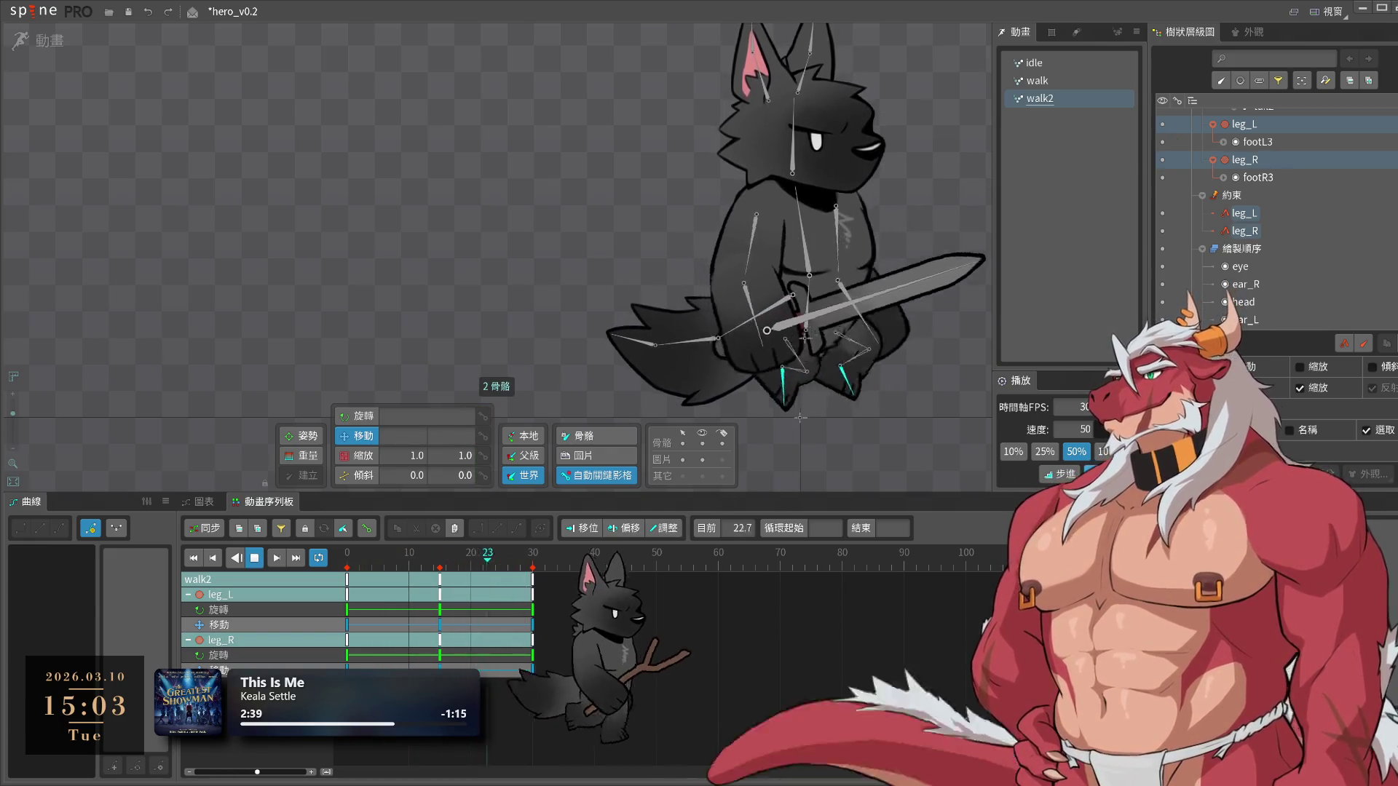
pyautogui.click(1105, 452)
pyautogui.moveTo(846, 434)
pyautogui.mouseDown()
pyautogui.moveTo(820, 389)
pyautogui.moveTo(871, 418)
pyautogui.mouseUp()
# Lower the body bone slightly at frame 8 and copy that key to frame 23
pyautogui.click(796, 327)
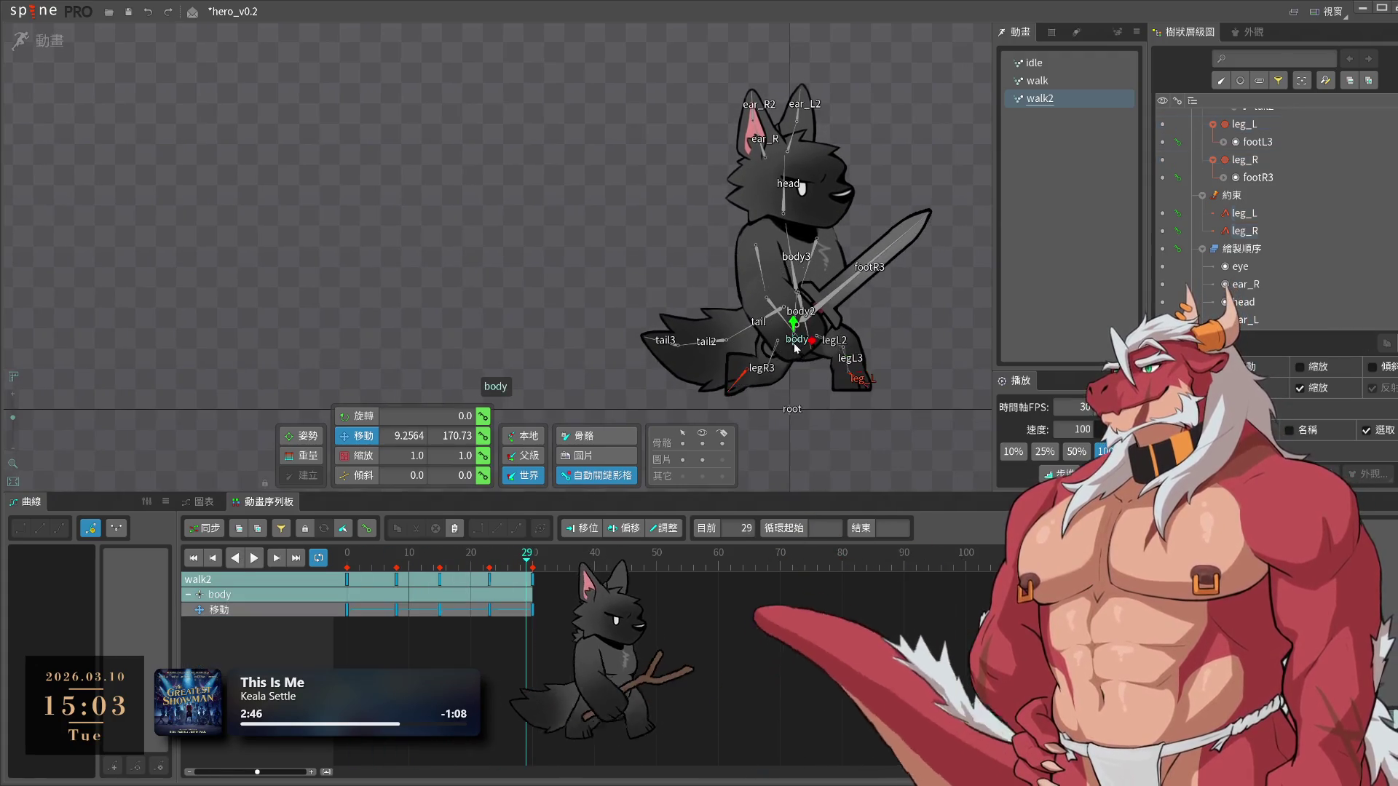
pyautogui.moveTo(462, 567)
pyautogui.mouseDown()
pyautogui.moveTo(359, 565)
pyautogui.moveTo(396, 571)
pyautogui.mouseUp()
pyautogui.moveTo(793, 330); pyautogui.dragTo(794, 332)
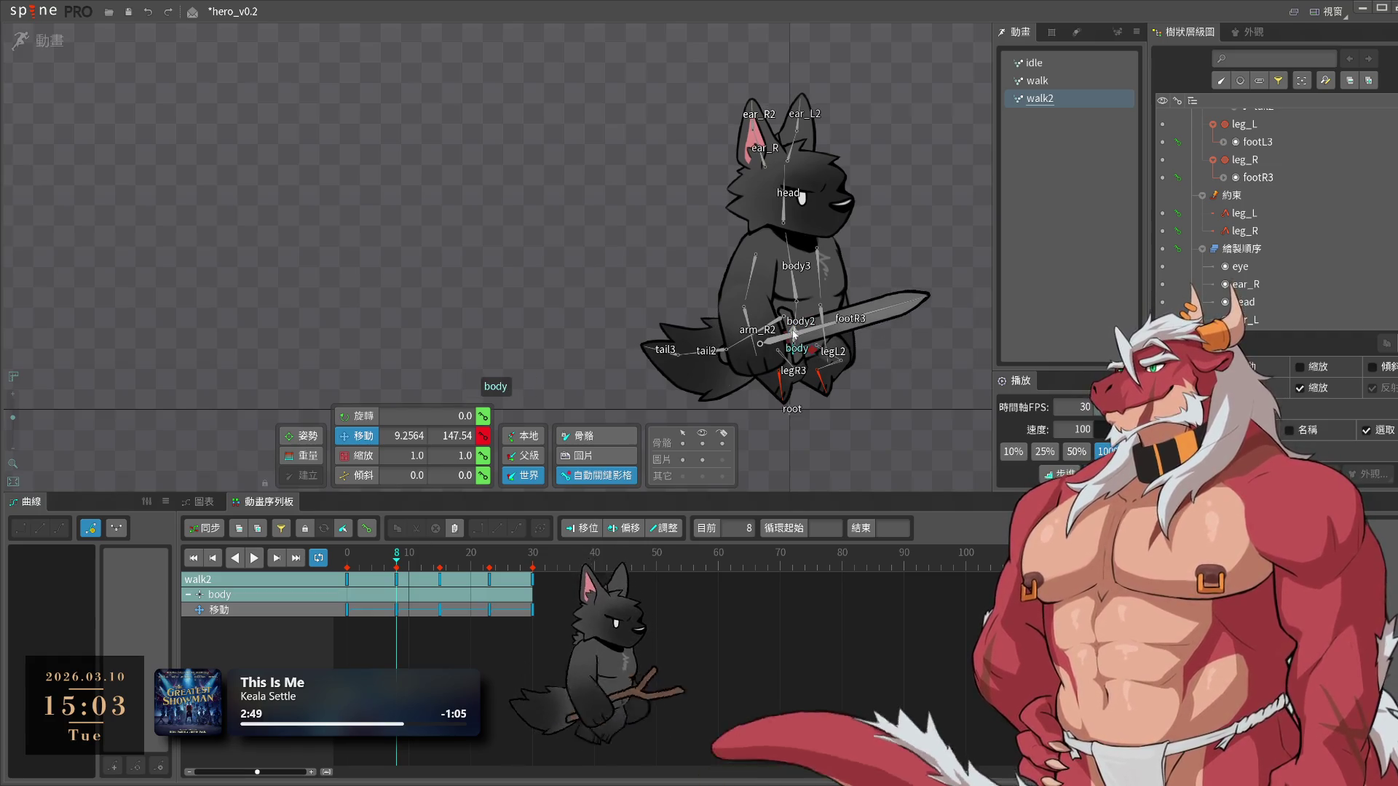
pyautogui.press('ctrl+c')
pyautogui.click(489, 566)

________________________________________

__Your objective__. If a record contains a picture, leave the picture out and retype everything else exactly.

__Solution__.
pyautogui.click(1105, 452)
pyautogui.moveTo(846, 434)
pyautogui.mouseDown()
pyautogui.moveTo(820, 389)
pyautogui.moveTo(871, 418)
pyautogui.mouseUp()
# Lower the body bone slightly at frame 8 and copy that key to frame 23
pyautogui.click(796, 327)
pyautogui.moveTo(462, 567)
pyautogui.mouseDown()
pyautogui.moveTo(359, 565)
pyautogui.moveTo(396, 571)
pyautogui.mouseUp()
pyautogui.moveTo(793, 330); pyautogui.dragTo(794, 332)
pyautogui.press('ctrl+c')
pyautogui.click(489, 566)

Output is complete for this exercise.